I slammed my brows together, staring at her.
A sense of déjà vu washed over me. I couldn’t say I was surprised, exactly.
I had to be a perfect idiot not to see how different I looked from the rest of my family.
But growing up, my mother always insisted nothing was amiss.
That I took after a mysterious French great-grandmother who was very fair.
“I never wanted to marry your father.” She shook her head.
“Actually, that’s putting it mildly. Back in Secondigliano, my mother was married to the don.
They had no boys, just me, so it was up to me to marry someone to take over the business.
My father made me break up with my boyfriend to marry Vello. His right-hand man.”
She tore her gaze from me, staring at the floor.
“And your mama said nothing about it?” I asked.
My mother laughed humorlessly, eyes sparkling with tears.

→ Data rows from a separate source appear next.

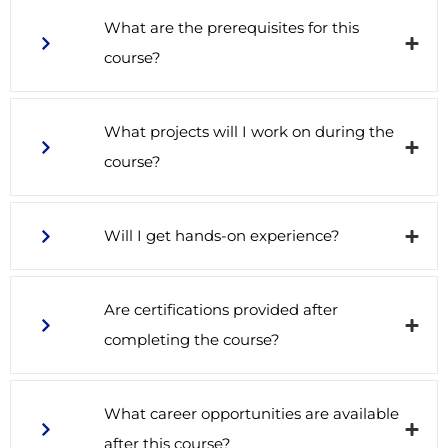
What are the prerequisites for this
course?
What projects will I work on during the
course?
Will I get hands-on experience?
Are certifications provided after
completing the course?
What career opportunities are available
after this course?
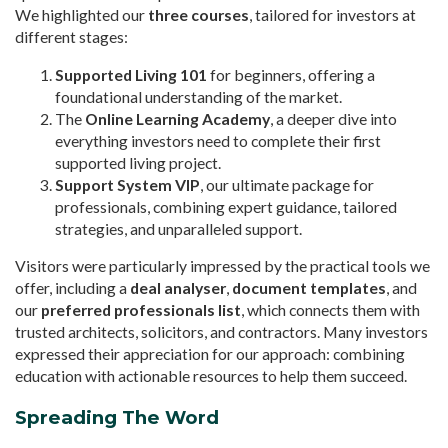
We highlighted our
three courses
, tailored for investors at
different stages:
Supported Living 101
for beginners, offering a
foundational understanding of the market.
The
Online Learning Academy
, a deeper dive into
everything investors need to complete their first
supported living project.
Support System VIP
, our ultimate package for
professionals, combining expert guidance, tailored
strategies, and unparalleled support.
Visitors were particularly impressed by the practical tools we
offer, including a
deal analyser
,
document templates
, and
our
preferred professionals list
, which connects them with
trusted architects, solicitors, and contractors. Many investors
expressed their appreciation for our approach: combining
education with actionable resources to help them succeed.
Spreading The Word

“It was hard for her to fight him, seeing as she was dead.” There was a pause.
“My mother killed herself. Slashed her own wrists in her bed after years of my father’s abuse.
He hit her a lot. And when he didn’t hit her, he cheated on her.
She was still stupid enough to love him, anyway.
He broke her heart every single day. I was the one who found her. ”
I could see where this was going. My mother had never seen a Mafia marriage maturing into something other than a complete disaster, so she didn’t think the option existed.